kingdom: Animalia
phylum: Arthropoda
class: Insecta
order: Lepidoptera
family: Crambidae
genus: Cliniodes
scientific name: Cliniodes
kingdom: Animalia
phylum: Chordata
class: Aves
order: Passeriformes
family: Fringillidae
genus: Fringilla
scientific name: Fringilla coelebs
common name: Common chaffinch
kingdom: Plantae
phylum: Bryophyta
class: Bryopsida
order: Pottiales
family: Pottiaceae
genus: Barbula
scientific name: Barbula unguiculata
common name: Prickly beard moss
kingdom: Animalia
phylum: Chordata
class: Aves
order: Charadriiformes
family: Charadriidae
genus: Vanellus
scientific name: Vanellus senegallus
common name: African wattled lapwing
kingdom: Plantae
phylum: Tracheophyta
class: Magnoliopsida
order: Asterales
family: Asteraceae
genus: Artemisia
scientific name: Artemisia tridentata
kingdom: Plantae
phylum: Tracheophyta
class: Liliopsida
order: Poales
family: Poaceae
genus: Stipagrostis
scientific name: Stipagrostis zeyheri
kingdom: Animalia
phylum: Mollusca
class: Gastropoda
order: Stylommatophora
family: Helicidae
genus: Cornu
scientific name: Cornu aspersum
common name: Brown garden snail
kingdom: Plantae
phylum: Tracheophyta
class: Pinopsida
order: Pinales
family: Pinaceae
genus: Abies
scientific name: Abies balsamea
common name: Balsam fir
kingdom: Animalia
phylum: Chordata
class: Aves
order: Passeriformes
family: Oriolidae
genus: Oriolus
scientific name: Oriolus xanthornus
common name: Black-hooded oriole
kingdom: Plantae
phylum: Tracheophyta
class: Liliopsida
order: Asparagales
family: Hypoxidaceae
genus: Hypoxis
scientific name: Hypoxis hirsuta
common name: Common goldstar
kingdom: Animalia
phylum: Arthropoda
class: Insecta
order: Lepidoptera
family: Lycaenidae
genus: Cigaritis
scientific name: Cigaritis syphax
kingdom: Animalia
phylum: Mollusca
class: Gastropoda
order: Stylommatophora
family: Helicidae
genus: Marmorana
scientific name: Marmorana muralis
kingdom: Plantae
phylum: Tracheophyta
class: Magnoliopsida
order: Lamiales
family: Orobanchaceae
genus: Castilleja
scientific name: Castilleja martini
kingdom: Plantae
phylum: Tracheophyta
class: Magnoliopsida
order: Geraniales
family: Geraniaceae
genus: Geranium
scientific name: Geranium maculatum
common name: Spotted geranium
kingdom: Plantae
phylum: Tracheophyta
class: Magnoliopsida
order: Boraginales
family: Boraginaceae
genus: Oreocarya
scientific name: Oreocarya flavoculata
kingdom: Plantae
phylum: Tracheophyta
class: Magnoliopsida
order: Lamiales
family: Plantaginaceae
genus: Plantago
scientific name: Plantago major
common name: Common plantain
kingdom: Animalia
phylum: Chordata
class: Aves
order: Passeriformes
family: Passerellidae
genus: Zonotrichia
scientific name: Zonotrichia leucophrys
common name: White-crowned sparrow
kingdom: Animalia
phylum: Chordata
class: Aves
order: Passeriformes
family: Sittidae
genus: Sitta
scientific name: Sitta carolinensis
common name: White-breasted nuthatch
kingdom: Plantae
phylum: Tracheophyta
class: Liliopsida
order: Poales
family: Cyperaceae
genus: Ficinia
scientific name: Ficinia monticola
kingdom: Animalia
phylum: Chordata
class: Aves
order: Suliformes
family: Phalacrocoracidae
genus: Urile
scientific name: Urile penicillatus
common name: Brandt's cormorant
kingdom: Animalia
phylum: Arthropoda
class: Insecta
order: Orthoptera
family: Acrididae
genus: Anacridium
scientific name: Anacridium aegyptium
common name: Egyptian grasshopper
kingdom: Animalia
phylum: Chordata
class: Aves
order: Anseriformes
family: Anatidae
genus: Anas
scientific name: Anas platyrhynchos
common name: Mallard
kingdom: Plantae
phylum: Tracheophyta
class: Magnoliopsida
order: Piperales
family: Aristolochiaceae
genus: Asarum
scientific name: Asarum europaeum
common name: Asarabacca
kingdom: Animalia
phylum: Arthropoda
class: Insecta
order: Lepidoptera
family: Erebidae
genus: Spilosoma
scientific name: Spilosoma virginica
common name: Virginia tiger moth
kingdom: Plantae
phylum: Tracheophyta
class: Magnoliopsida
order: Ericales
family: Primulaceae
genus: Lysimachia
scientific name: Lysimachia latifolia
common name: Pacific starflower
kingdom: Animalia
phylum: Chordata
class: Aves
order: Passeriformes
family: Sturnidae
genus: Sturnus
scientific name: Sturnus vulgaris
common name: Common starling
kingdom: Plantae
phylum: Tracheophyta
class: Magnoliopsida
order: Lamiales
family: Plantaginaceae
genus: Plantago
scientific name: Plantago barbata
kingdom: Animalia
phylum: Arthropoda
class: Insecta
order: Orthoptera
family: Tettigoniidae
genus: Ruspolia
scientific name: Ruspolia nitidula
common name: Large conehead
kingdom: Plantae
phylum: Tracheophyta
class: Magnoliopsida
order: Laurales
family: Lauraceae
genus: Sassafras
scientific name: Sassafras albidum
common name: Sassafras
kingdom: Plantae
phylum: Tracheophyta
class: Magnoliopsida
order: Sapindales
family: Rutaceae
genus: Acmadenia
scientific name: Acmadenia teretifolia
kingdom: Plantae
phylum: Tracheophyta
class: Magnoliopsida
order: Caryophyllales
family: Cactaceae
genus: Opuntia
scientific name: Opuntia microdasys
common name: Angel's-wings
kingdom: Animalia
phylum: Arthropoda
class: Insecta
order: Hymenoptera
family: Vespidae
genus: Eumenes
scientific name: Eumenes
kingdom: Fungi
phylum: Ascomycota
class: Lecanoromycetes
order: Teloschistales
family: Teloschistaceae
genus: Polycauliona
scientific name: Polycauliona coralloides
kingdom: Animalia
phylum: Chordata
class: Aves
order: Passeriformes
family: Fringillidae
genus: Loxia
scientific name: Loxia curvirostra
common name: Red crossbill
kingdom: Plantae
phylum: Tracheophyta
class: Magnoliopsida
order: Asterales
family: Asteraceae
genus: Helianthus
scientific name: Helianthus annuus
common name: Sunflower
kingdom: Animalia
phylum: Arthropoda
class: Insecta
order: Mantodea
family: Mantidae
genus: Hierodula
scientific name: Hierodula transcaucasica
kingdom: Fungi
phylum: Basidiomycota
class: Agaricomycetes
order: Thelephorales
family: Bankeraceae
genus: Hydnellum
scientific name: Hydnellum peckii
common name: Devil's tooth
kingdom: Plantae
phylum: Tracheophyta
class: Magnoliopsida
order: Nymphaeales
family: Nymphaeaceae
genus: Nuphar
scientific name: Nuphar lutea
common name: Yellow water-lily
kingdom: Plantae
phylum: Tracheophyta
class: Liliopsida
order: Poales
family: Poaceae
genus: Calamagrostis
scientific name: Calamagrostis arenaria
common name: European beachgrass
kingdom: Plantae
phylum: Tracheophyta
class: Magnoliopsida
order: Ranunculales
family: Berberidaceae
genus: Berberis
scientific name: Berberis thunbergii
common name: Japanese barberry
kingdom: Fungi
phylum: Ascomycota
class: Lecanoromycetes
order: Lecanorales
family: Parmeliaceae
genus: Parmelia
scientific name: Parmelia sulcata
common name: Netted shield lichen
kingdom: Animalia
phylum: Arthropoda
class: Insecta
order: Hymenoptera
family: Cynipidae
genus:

• _WHAT IS EXPECTED_
Retype all of the rows above word for word, changing nothing.

• _CORRECT OUTPUT_
kingdom: Animalia
phylum: Arthropoda
class: Insecta
order: Lepidoptera
family: Crambidae
genus: Cliniodes
scientific name: Cliniodes
kingdom: Animalia
phylum: Chordata
class: Aves
order: Passeriformes
family: Fringillidae
genus: Fringilla
scientific name: Fringilla coelebs
common name: Common chaffinch
kingdom: Plantae
phylum: Bryophyta
class: Bryopsida
order: Pottiales
family: Pottiaceae
genus: Barbula
scientific name: Barbula unguiculata
common name: Prickly beard moss
kingdom: Animalia
phylum: Chordata
class: Aves
order: Charadriiformes
family: Charadriidae
genus: Vanellus
scientific name: Vanellus senegallus
common name: African wattled lapwing
kingdom: Plantae
phylum: Tracheophyta
class: Magnoliopsida
order: Asterales
family: Asteraceae
genus: Artemisia
scientific name: Artemisia tridentata
kingdom: Plantae
phylum: Tracheophyta
class: Liliopsida
order: Poales
family: Poaceae
genus: Stipagrostis
scientific name: Stipagrostis zeyheri
kingdom: Animalia
phylum: Mollusca
class: Gastropoda
order: Stylommatophora
family: Helicidae
genus: Cornu
scientific name: Cornu aspersum
common name: Brown garden snail
kingdom: Plantae
phylum: Tracheophyta
class: Pinopsida
order: Pinales
family: Pinaceae
genus: Abies
scientific name: Abies balsamea
common name: Balsam fir
kingdom: Animalia
phylum: Chordata
class: Aves
order: Passeriformes
family: Oriolidae
genus: Oriolus
scientific name: Oriolus xanthornus
common name: Black-hooded oriole
kingdom: Plantae
phylum: Tracheophyta
class: Liliopsida
order: Asparagales
family: Hypoxidaceae
genus: Hypoxis
scientific name: Hypoxis hirsuta
common name: Common goldstar
kingdom: Animalia
phylum: Arthropoda
class: Insecta
order: Lepidoptera
family: Lycaenidae
genus: Cigaritis
scientific name: Cigaritis syphax
kingdom: Animalia
phylum: Mollusca
class: Gastropoda
order: Stylommatophora
family: Helicidae
genus: Marmorana
scientific name: Marmorana muralis
kingdom: Plantae
phylum: Tracheophyta
class: Magnoliopsida
order: Lamiales
family: Orobanchaceae
genus: Castilleja
scientific name: Castilleja martini
kingdom: Plantae
phylum: Tracheophyta
class: Magnoliopsida
order: Geraniales
family: Geraniaceae
genus: Geranium
scientific name: Geranium maculatum
common name: Spotted geranium
kingdom: Plantae
phylum: Tracheophyta
class: Magnoliopsida
order: Boraginales
family: Boraginaceae
genus: Oreocarya
scientific name: Oreocarya flavoculata
kingdom: Plantae
phylum: Tracheophyta
class: Magnoliopsida
order: Lamiales
family: Plantaginaceae
genus: Plantago
scientific name: Plantago major
common name: Common plantain
kingdom: Animalia
phylum: Chordata
class: Aves
order: Passeriformes
family: Passerellidae
genus: Zonotrichia
scientific name: Zonotrichia leucophrys
common name: White-crowned sparrow
kingdom: Animalia
phylum: Chordata
class: Aves
order: Passeriformes
family: Sittidae
genus: Sitta
scientific name: Sitta carolinensis
common name: White-breasted nuthatch
kingdom: Plantae
phylum: Tracheophyta
class: Liliopsida
order: Poales
family: Cyperaceae
genus: Ficinia
scientific name: Ficinia monticola
kingdom: Animalia
phylum: Chordata
class: Aves
order: Suliformes
family: Phalacrocoracidae
genus: Urile
scientific name: Urile penicillatus
common name: Brandt's cormorant
kingdom: Animalia
phylum: Arthropoda
class: Insecta
order: Orthoptera
family: Acrididae
genus: Anacridium
scientific name: Anacridium aegyptium
common name: Egyptian grasshopper
kingdom: Animalia
phylum: Chordata
class: Aves
order: Anseriformes
family: Anatidae
genus: Anas
scientific name: Anas platyrhynchos
common name: Mallard
kingdom: Plantae
phylum: Tracheophyta
class: Magnoliopsida
order: Piperales
family: Aristolochiaceae
genus: Asarum
scientific name: Asarum europaeum
common name: Asarabacca
kingdom: Animalia
phylum: Arthropoda
class: Insecta
order: Lepidoptera
family: Erebidae
genus: Spilosoma
scientific name: Spilosoma virginica
common name: Virginia tiger moth
kingdom: Plantae
phylum: Tracheophyta
class: Magnoliopsida
order: Ericales
family: Primulaceae
genus: Lysimachia
scientific name: Lysimachia latifolia
common name: Pacific starflower
kingdom: Animalia
phylum: Chordata
class: Aves
order: Passeriformes
family: Sturnidae
genus: Sturnus
scientific name: Sturnus vulgaris
common name: Common starling
kingdom: Plantae
phylum: Tracheophyta
class: Magnoliopsida
order: Lamiales
family: Plantaginaceae
genus: Plantago
scientific name: Plantago barbata
kingdom: Animalia
phylum: Arthropoda
class: Insecta
order: Orthoptera
family: Tettigoniidae
genus: Ruspolia
scientific name: Ruspolia nitidula
common name: Large conehead
kingdom: Plantae
phylum: Tracheophyta
class: Magnoliopsida
order: Laurales
family: Lauraceae
genus: Sassafras
scientific name: Sassafras albidum
common name: Sassafras
kingdom: Plantae
phylum: Tracheophyta
class: Magnoliopsida
order: Sapindales
family: Rutaceae
genus: Acmadenia
scientific name: Acmadenia teretifolia
kingdom: Plantae
phylum: Tracheophyta
class: Magnoliopsida
order: Caryophyllales
family: Cactaceae
genus: Opuntia
scientific name: Opuntia microdasys
common name: Angel's-wings
kingdom: Animalia
phylum: Arthropoda
class: Insecta
order: Hymenoptera
family: Vespidae
genus: Eumenes
scientific name: Eumenes
kingdom: Fungi
phylum: Ascomycota
class: Lecanoromycetes
order: Teloschistales
family: Teloschistaceae
genus: Polycauliona
scientific name: Polycauliona coralloides
kingdom: Animalia
phylum: Chordata
class: Aves
order: Passeriformes
family: Fringillidae
genus: Loxia
scientific name: Loxia curvirostra
common name: Red crossbill
kingdom: Plantae
phylum: Tracheophyta
class: Magnoliopsida
order: Asterales
family: Asteraceae
genus: Helianthus
scientific name: Helianthus annuus
common name: Sunflower
kingdom: Animalia
phylum: Arthropoda
class: Insecta
order: Mantodea
family: Mantidae
genus: Hierodula
scientific name: Hierodula transcaucasica
kingdom: Fungi
phylum: Basidiomycota
class: Agaricomycetes
order: Thelephorales
family: Bankeraceae
genus: Hydnellum
scientific name: Hydnellum peckii
common name: Devil's tooth
kingdom: Plantae
phylum: Tracheophyta
class: Magnoliopsida
order: Nymphaeales
family: Nymphaeaceae
genus: Nuphar
scientific name: Nuphar lutea
common name: Yellow water-lily
kingdom: Plantae
phylum: Tracheophyta
class: Liliopsida
order: Poales
family: Poaceae
genus: Calamagrostis
scientific name: Calamagrostis arenaria
common name: European beachgrass
kingdom: Plantae
phylum: Tracheophyta
class: Magnoliopsida
order: Ranunculales
family: Berberidaceae
genus: Berberis
scientific name: Berberis thunbergii
common name: Japanese barberry
kingdom: Fungi
phylum: Ascomycota
class: Lecanoromycetes
order: Lecanorales
family: Parmeliaceae
genus: Parmelia
scientific name: Parmelia sulcata
common name: Netted shield lichen
kingdom: Animalia
phylum: Arthropoda
class: Insecta
order: Hymenoptera
family: Cynipidae
genus:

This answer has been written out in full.